▶ PAGE TEXT:
Log Parsing

Carbontracker contains utilities for parsing and interacting with the generated log files for futher analysis and reporting.

`aggregate_consumption(log_dir)`

Aggregate consumption in all log files in specified log_dir.

Parameters:	`log_dir` (`str`) – Directory of logs

Returns:	`total_energy`( `float` ) – Total energy (kWh) of all logs `total_co2`( `float` ) – Total CO2eq (gCO2eq) of all logs `total_equivalents`( `float` ) – Total energy of all logs

Source code in carbontracker/parser.py

def aggregate_consumption(log_dir):
    """
    Aggregate consumption in all log files in specified log_dir.

    Args:
        log_dir (str): Directory of logs

    Returns:
        total_energy (float): Total energy (kWh) of all logs
        total_co2 (float): Total CO2eq (gCO2eq) of all logs
        total_equivalents (float): Total energy of all logs
    """
    output_logs, std_logs = get_all_logs(log_dir=log_dir)

    total_energy = 0
    total_co2eq = 0
    total_equivalents = {}

    for output_log, std_log in zip(output_logs, std_logs):
        with open(output_log, "r") as f:
            output_data = f.read()
        with open(std_log, "r") as f:
            std_data = f.read()

        actual, pred = get_consumption(output_data)
        early_stop = get_early_stop(std_data)

        if actual is None and pred is None:
            continue
        elif actual is None and pred is not None:
            energy = pred["energy (kWh)"]
            co2eq = pred["co2eq (g)"]
            equivalents = pred["equivalents"]
        elif pred is None and actual is not None:
            energy = actual["energy (kWh)"]
            co2eq = actual["co2eq (g)"]
            equivalents = actual["equivalents"]
        # Both actual and pred is available
        elif pred is not None and actual is not None:
            actual_epochs = actual["epochs"]
            pred_epochs = pred["epochs"]
            if early_stop or actual_epochs == pred_epochs:
                energy = actual["energy (kWh)"]
                co2eq = actual["co2eq (g)"]
                equivalents = actual["equivalents"]
            else:
                energy = pred["energy (kWh)"]
                co2eq = pred["co2eq (g)"]
                equivalents = pred["equivalents"]
        else:
            continue  # unreachable case

        total_energy += energy
        if not np.isnan(co2eq):
            total_co2eq += co2eq
        if equivalents is not None:
            for key, value in equivalents.items():
                total_equivalents[key] = total_equivalents.get(key, 0) + value

    return total_energy, total_co2eq, total_equivalents

`get_all_logs(log_dir)`

Get all output and standard logs in log_dir.

Parameters:	`log_dir` (`str`) – Directory of logs

Returns:	`std_logs`( `list[str]` ) – List of file names of standard logs `output_logs`( `list[str]` ) – List of file names of output logs

Raises:	`MismatchedLogFilesError` – Thrown if there exists standard log files that cannot be matched with an output log file or vice versa.

Source code in carbontracker/parser.py

def get_all_logs(log_dir):
    """
    Get all output and standard logs in log_dir.

    Args:
        log_dir (str): Directory of logs

    Returns:
        std_logs (list[str]): List of file names of standard logs
        output_logs (list[str]): List of file names of output logs

    Raises:
        MismatchedLogFilesError: Thrown if there exists standard log files that cannot be matched with an output log file or vice versa.

▶ DATA EXCERPTS:

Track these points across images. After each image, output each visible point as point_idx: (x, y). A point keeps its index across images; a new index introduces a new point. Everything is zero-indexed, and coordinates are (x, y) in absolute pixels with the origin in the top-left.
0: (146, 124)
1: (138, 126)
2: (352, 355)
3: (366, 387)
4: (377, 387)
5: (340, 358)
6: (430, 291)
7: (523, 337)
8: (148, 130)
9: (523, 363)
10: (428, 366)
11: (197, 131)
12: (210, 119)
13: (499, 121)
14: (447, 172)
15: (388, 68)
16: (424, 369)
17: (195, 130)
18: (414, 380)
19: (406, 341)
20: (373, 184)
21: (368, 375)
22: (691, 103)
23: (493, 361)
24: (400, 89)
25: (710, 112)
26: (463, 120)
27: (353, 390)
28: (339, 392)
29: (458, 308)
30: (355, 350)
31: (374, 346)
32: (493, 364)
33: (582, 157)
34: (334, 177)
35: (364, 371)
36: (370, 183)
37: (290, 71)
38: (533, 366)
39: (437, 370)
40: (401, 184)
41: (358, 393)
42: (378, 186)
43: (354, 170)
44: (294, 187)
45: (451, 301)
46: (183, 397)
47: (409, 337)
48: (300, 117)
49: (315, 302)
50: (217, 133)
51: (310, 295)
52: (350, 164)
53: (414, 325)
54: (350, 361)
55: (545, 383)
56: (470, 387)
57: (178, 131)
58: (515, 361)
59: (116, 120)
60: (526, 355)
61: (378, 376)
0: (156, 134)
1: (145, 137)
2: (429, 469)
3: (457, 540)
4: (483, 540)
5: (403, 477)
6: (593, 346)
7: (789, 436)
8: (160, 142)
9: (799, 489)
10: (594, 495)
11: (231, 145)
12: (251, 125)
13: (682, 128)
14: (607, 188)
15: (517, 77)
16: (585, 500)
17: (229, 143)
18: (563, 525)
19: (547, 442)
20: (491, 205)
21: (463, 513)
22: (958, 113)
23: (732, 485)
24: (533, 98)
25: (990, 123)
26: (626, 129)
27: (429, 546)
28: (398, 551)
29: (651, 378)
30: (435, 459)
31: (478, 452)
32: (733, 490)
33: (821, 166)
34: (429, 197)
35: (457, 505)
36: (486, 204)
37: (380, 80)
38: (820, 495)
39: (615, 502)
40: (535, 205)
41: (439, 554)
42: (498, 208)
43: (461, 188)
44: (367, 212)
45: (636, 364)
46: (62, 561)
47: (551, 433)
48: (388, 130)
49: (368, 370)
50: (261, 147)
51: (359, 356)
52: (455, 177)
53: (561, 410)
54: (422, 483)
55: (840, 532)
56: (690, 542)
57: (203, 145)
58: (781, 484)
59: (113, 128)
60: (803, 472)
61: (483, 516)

▶ TO DO:
**1.** In the log parsing page, explain under what circumstance get_all_logs raises MismatchedLogFilesError.
**2.** Answer these questions from the log parsing page:
(a) In what unit is total_energy reported?
(b) In which source file are aggregate_consumption and get_all_logs defined?
(c) What does aggregate_consumption do with a log when both actual and pred are None?
**3.** Transcribe the log parsing page from "total_energy = 0" up to and including "pred = get_consumption(output_data)".

▶ EXERCISE RESPONSES:
**1.** get_all_logs raises MismatchedLogFilesError when there are standard log files that cannot be matched with an output log file. It also raises it in the reverse case, when an output log file cannot be matched with a standard log file.

**2.**
(a) Kilowatt-hours (kWh).
(b) carbontracker/parser.py.
(c) It skips that log and continues to the next one.

**3.**
total_energy = 0
    total_co2eq = 0
    total_equivalents = {}

    for output_log, std_log in zip(output_logs, std_logs):
        with open(output_log, "r") as f:
            output_data = f.read()
        with open(std_log, "r") as f:
            std_data = f.read()

        actual, pred = get_consumption(output_data)